Document segment
** BEGIN **
# Intrnet/Phone for campo nr Mijas, Malaga



## susanspain (Sep 5, 2008)

After being with Fonetica/ALO/(recently aquired by Clearwire), we have just received notice that the co is going bust/closing down!

Can anyone recommend a good, reliable, competative service for phone/internet in the campo in our area. 
(Iberbanda came out 3yrs ago and we are the 'wrong side' of the Mijas mountain). Mercury seem to only offer internet and no phone service. Not sure about Conecta 4. Y Intenet 'may' be able to help. Hotspot wi fi? unsure... 

Any help/tips welcome!

ps - we are one of about 150 clients that are going to be left without a service!
Seems Fonetica (independent co based down on the costa) finally did what everyone thought - and did a bunk! 
ALO did not offer that anyone was going to take over the techincal support down here (they are based in Madrid), so they are cutting the service completely! 

Arrgghhh!


----------



## jojo (Sep 20, 2007)
** END **
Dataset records
** BEGIN **
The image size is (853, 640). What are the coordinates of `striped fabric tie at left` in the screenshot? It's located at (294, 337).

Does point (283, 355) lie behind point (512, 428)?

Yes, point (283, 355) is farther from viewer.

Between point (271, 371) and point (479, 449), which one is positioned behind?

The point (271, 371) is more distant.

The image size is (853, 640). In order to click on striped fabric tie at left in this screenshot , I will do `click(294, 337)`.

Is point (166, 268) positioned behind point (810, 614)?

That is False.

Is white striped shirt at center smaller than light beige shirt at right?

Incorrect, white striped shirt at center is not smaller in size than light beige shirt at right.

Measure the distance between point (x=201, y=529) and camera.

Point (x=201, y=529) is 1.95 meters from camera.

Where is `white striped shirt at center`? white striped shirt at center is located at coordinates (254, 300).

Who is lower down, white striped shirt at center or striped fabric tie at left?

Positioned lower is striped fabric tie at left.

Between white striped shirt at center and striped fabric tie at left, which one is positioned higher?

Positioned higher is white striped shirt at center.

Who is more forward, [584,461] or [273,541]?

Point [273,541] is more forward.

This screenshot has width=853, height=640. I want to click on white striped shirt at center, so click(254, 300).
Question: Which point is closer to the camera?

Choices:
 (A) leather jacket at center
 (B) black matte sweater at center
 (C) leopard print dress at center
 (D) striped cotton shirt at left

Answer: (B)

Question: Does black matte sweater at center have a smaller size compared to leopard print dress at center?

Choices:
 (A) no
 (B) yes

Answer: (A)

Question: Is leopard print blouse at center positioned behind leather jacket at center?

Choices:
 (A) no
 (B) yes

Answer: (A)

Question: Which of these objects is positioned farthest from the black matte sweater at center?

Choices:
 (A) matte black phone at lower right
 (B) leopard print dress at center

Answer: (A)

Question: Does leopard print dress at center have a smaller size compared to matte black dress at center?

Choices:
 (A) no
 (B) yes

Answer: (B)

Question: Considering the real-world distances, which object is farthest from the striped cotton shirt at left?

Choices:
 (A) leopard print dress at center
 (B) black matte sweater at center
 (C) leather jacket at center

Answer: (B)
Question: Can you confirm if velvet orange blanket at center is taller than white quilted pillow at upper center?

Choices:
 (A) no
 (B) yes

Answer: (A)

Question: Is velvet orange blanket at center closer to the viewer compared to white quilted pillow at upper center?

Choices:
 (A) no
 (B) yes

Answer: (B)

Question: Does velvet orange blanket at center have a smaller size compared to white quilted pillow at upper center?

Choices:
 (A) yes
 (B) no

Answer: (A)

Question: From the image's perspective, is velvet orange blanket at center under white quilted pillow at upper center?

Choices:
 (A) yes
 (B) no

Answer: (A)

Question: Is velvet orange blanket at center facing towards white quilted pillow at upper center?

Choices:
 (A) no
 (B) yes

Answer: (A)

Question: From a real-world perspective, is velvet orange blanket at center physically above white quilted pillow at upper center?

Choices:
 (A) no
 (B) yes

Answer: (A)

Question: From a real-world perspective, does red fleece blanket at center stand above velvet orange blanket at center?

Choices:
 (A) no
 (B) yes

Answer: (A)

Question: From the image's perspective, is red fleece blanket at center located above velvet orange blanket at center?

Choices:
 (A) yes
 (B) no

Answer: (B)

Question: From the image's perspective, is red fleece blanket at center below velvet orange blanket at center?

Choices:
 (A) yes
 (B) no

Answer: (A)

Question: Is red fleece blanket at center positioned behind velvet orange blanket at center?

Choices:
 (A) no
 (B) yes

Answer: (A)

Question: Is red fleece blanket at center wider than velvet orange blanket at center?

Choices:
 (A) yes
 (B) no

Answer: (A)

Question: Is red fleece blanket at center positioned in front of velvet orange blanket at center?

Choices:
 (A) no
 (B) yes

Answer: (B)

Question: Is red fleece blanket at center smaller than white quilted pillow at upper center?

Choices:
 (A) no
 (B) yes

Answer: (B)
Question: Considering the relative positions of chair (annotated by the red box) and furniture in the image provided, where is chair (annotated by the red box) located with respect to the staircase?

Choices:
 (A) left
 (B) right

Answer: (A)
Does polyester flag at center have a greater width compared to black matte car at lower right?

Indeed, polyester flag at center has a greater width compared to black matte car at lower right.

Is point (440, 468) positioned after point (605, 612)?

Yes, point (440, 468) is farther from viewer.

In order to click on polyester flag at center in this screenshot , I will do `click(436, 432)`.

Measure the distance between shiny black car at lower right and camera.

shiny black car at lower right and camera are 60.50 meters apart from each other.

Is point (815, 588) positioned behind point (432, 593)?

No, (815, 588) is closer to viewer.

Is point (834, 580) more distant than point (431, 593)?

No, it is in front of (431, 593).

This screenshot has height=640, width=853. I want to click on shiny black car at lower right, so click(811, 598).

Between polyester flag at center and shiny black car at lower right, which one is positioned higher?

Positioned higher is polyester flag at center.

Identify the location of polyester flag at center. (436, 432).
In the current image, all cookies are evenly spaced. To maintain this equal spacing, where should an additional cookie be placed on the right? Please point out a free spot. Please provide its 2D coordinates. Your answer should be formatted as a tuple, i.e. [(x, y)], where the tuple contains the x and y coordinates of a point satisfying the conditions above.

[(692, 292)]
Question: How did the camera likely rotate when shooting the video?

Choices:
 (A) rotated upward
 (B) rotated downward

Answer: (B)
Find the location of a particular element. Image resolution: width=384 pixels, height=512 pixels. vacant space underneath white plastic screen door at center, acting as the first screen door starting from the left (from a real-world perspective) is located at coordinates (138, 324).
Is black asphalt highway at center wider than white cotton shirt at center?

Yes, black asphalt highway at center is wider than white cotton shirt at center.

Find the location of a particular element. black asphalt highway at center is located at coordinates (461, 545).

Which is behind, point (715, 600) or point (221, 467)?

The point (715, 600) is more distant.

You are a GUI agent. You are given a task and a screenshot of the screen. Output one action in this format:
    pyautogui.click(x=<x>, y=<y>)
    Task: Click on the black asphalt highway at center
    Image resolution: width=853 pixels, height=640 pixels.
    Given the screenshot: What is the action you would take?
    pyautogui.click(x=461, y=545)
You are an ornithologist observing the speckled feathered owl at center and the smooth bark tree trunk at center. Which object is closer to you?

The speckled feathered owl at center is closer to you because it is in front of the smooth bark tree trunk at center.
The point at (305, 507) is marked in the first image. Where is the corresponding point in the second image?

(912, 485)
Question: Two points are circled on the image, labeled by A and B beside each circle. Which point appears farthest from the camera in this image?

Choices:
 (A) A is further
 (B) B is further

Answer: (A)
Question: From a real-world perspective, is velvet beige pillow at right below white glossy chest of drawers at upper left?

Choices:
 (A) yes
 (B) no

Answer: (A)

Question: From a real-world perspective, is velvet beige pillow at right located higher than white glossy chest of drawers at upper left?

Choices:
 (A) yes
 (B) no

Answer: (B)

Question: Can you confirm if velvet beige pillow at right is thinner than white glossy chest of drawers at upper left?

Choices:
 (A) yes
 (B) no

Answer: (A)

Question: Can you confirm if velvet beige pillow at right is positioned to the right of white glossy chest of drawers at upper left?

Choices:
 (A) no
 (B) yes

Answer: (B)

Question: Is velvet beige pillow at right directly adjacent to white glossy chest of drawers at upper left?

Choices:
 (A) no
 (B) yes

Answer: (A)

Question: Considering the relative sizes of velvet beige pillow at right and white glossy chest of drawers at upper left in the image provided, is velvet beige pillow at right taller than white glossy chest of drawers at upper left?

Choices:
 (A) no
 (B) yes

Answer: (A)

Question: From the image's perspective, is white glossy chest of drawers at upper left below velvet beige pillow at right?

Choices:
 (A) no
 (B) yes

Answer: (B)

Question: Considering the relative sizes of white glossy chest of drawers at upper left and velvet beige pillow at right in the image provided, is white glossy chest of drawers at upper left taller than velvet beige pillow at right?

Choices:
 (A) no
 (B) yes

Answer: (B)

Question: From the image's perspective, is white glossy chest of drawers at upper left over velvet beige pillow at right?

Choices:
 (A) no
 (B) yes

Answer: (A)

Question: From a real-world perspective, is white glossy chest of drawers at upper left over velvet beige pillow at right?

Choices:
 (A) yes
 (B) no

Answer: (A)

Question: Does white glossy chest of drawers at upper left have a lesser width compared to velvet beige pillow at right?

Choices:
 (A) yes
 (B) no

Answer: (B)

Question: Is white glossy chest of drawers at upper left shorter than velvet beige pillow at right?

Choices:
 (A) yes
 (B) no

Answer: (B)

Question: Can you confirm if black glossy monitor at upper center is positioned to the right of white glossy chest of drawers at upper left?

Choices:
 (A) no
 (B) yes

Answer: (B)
** END **
Things to do
1: Translate this sentence from the thread on internet and phone service near Mijas into Spanish: "Mercury seem to only offer internet and no phone service."
2: In the thread on internet and phone service near Mijas, where is ALO based?
3: Resume the thread on internet and phone service near Mijas, picking up at the point where it stops.
The records have no connection to the thread on internet and phone service near Mijas.

Responses
1: Mercury parece ofrecer solo internet y ningún servicio de teléfono.

2: ALO is based in Madrid.

3:
susanspain said:


> After being with Fonetica/ALO/(recently aquired by Clearwire), we have just received notice that the co is going bust/closing down!
> 
> Can anyone recommend a good, reliable, competative service for phone/internet in the campo in our area.
> (Iberbanda came out 3yrs ago and we are the 'wrong side' of the Mijas mountain). Mercury seem to only offer internet and no phone service. Not sure about Conecta 4. Y Intenet 'may' be able to help. Hotspot wi fi? unsure...
> ...


We use a company called "acox" who are based in Cartama, I dont know if they go out as far as you, but they may if theres enough business for them???

Jo xx


----------



## Goatherd (Feb 19, 2010)

Hi
I have a very similar situation..... I live near Murtas Alpujarra and have tried all the sim cards to get internet...... impossible,I have now gone down the satellite route and had an installation by Quantis....... Dreadful service and not a good signal, I am getting about a tenth of the speed I should be getting and the B******** won't get off their arses and do anything. I have written to Astra2 Connect who are the internet suppliers without response..... how typical of Spanish companies..... Zero, service. If the satellite worked you would be able to get phone as well but there is considerable delay on up down linking to satellite.
The price to pay for living in the fabulous campo I guess....
Joe


----------



## nigelsmalley (Dec 31, 2009)

Our supplier is TARIAM and they use Eurobird3 which is a better and quicker satellite than the Astra one.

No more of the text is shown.